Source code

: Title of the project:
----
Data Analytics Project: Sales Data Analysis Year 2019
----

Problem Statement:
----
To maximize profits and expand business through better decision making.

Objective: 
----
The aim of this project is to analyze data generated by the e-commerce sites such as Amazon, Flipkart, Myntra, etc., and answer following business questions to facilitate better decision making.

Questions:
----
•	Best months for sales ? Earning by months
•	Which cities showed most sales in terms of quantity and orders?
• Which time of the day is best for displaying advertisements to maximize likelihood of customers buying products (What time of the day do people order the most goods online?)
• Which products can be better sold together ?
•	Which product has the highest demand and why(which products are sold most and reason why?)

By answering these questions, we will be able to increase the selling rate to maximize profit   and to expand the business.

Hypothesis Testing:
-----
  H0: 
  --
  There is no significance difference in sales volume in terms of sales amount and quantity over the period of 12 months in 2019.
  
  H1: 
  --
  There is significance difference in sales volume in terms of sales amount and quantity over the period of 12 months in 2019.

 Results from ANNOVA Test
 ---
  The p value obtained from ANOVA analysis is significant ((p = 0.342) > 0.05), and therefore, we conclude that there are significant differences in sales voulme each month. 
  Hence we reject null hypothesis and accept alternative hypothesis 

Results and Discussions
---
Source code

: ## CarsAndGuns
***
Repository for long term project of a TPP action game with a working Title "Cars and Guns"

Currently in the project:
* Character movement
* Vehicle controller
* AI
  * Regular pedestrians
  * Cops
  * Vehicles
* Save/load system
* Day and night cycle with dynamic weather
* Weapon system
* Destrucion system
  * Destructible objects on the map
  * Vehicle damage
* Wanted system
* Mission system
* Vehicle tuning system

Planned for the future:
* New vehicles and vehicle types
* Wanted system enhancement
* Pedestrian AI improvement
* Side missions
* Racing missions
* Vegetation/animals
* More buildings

_Task objective_:
Which lines in the data above hold the string "decision"? Show each one.

_Solution for this problem_:
To maximize profits and expand business through better decision making.
The aim of this project is to analyze data generated by the e-commerce sites such as Amazon, Flipkart, Myntra, etc., and answer following business questions to facilitate better decision making.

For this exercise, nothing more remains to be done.